Archaeologies of Respectability: African-American Women, Material Culture

photo of Agbe-Davies

Archaeological fieldwork at the Phyllis Wheatley Home for Girls in Chicago and at the childhood home of civil rights activist Pauli Murray in Durham, North Carolina, provides new insights into settings where race, gender and civic activism are front and center. The former was a charitable institution run by African-American women to aid others navigating the Great Migration northward, while the latter housed the multigenerational family that profoundly shaped Murray’s sense of justice and human rights.

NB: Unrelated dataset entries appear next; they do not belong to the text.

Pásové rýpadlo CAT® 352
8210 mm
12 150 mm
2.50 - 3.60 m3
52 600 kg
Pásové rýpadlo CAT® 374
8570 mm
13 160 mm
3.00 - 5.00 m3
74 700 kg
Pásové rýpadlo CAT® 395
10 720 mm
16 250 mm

This talk will explore the early 20th century’s emphasis on respectability and uplift. The meanings that women attributed to these concepts manifest materially in landscapes and in the selection, use and disposal of everyday consumer goods, bringing to the fore additional themes including gender, femininity and the presentation of one’s self and one’s home.

Please join the School of Human Evolution and Social Change for a light lunch at 11:45 a.m., followed by a talk by guest speaker Anna Agbe-Davies from 12 - 1 p.m. (Please RSVP to reserve your spot.)

About the speaker

Agbe-Davies is an associate professor of anthropology at the University of North Carolina, Chapel Hill. As an archaeologist, she studies the plantation societies of the colonial southeastern U.S. and Caribbean, as well as towns and cities of the 19th- to 21st-century Midwest and South.